I still maintain that the redemption arc is the stronger one. Seriously, the guy can only go through so much crap when it's just ridiculous. Sort of like Cullen, solas just needs a happy ending(romance or no). Though...come to think of it a redemption arc may include self-sacrifice at the end. So...you know.
Agreed. And I'll honestly sacrifice my Inquisitor if that means I can save him. That's all I want, save the damn egg from himself.
It's utterly frustrating and painful, when as the inquisitor, you saved pretty much everybody's behinds, but the person you care and love the most? Nah, you couldn't.
This. More than anything, more than he and my Lavellan getting their happily-ever-after ending, I just want Solas to be ok. Patrick Weekes said that he made the romance specifically to showcase Solas' tragedy, and it worked. My Lavellan is young and spirited. She's not the type of girl to sink down into death because a man leaves her. She'll be ok. I'm not entirely sure Solas will be ok...
If I relate with my inquisitor, she'll be most likely spirit-broken about this. To the point she'd ask Cole to make her forget, or ask Morrigan or whoever, to teach her to go into Uthenera.

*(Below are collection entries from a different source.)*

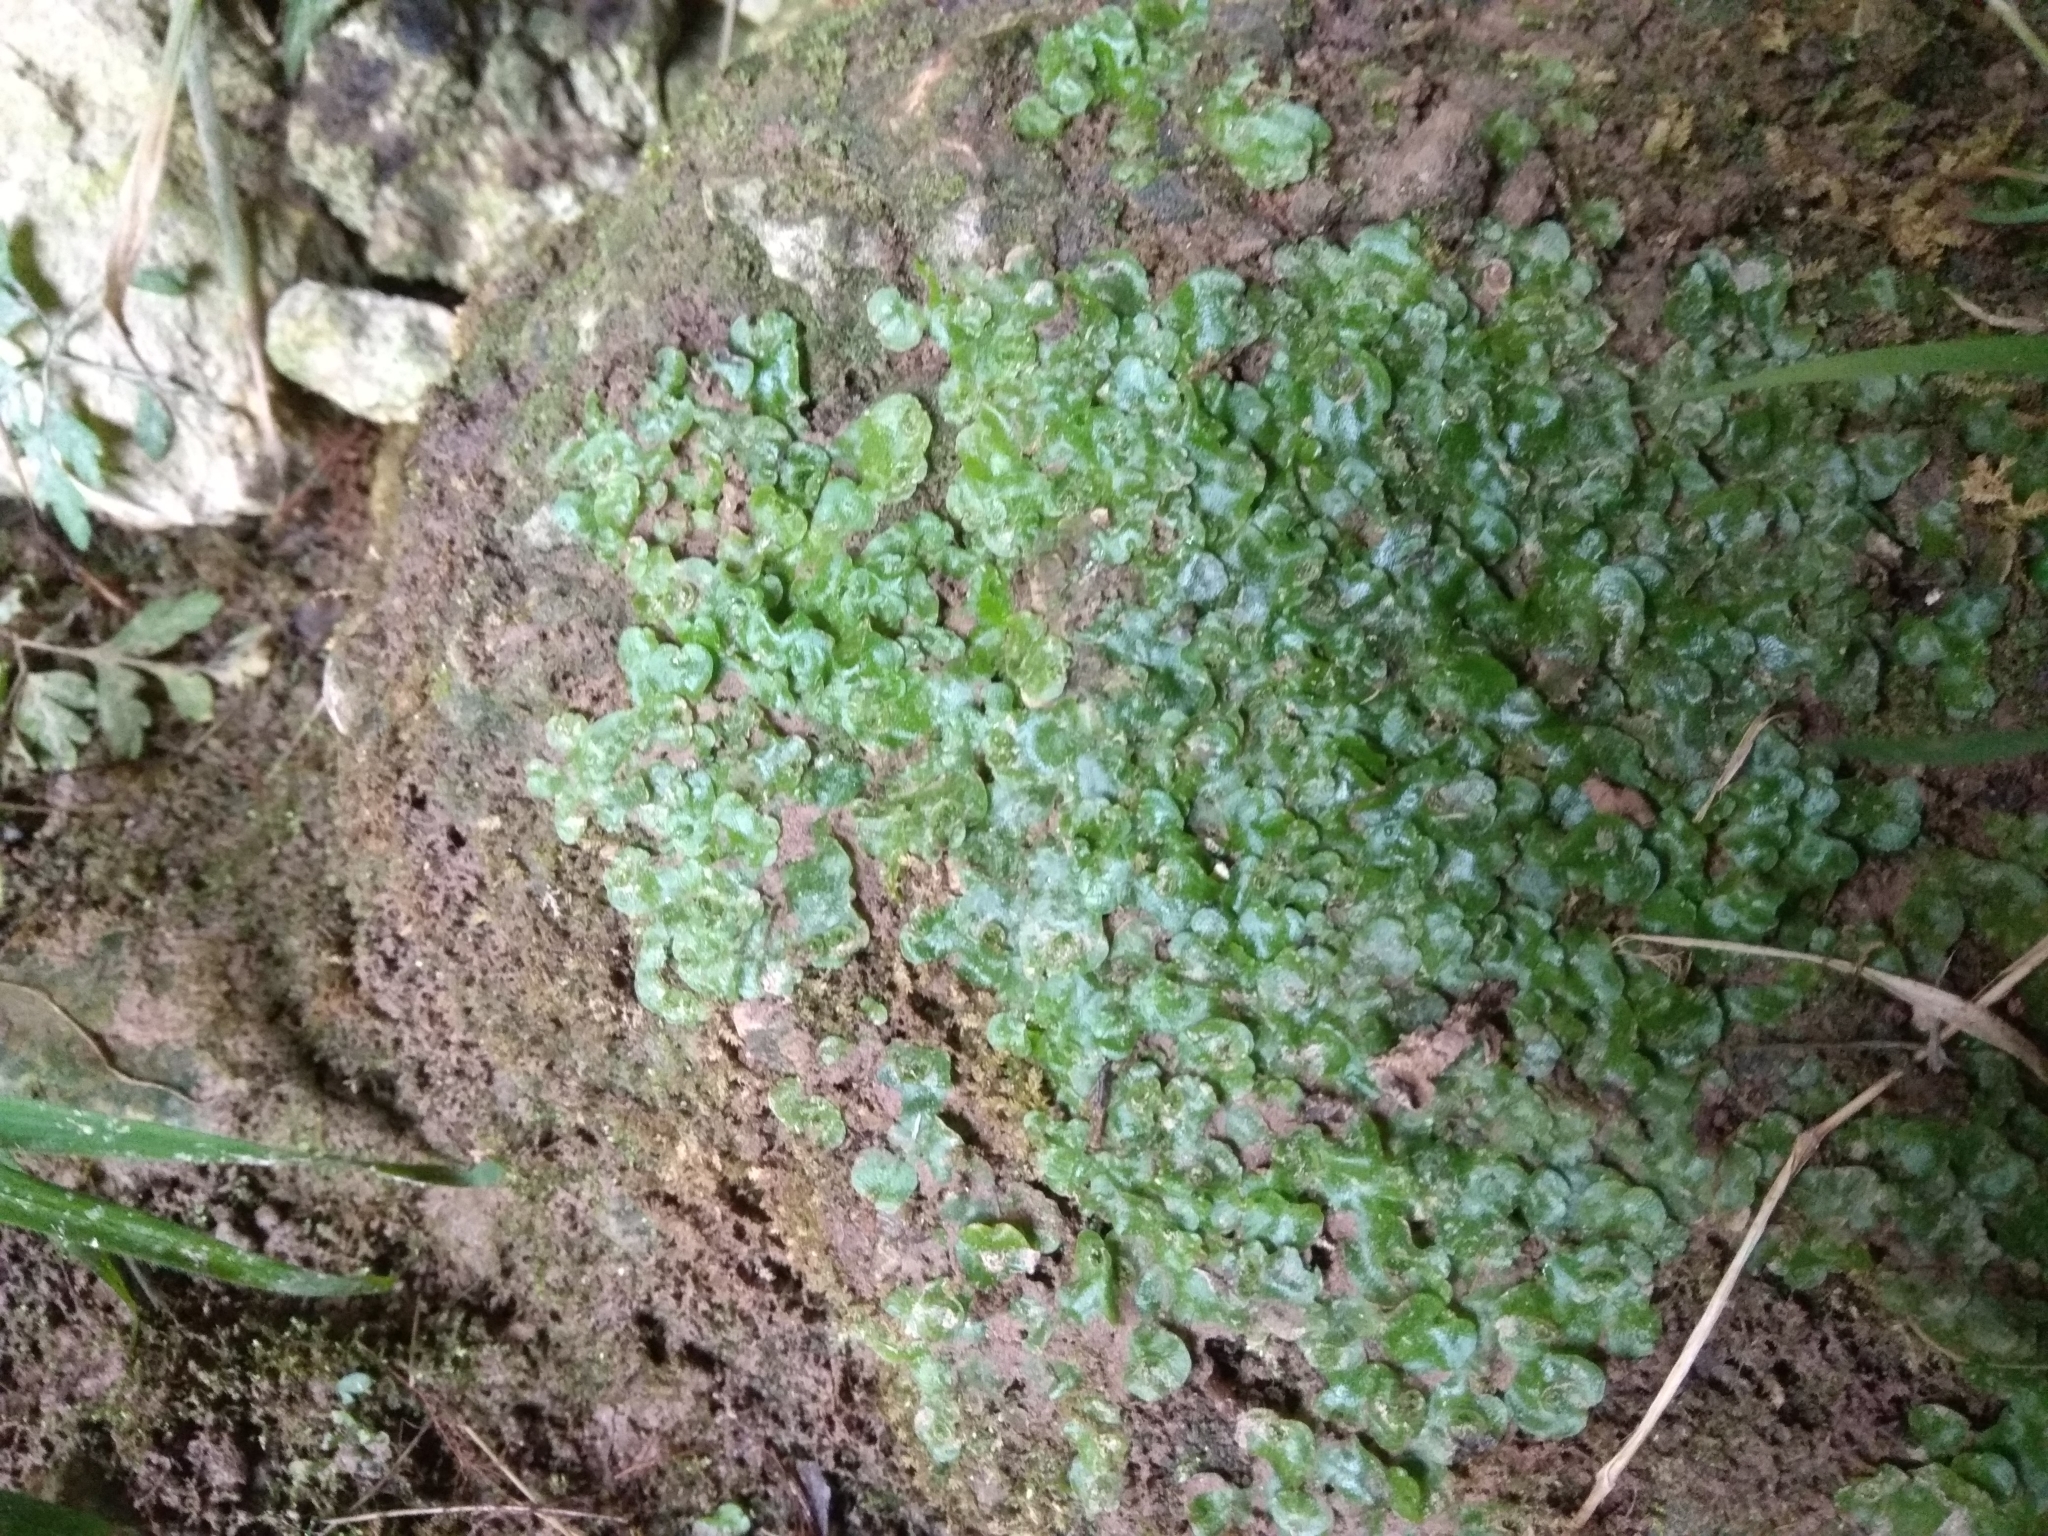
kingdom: Plantae
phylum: Marchantiophyta
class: Marchantiopsida
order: Lunulariales
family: Lunulariaceae
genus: Lunularia
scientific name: Lunularia cruciata
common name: Crescent-cup liverwort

The game emphasize a LOT about the fact that your quizzie is special to Solas, that she gives him hope, that she's a breath of fresh air and all.
But the thing is, Solas is all that if not more to my quizzie. The fact he exists, think like he does, and see things the way he does, makes my quizzie question everything under a new light, one with hope and brightness, one that she desperately needed to keep on having faith towards a better world.
It was not a one-way thing, she sadly needed him more to keep on trying to make things better. So if she sees she absolutely can't save him at all, it'll definitely crush her. Hard.
This situation hits close to home, if I'm being honest. Being in a relationship with someone you can't save from themselves, despite all your trying, patience, love and caring, is quite the most disheartening thing ever. The feelings of helplessness, failure and sadness are overwhelming. Even to this day, I'm not over it. Meh, fck it.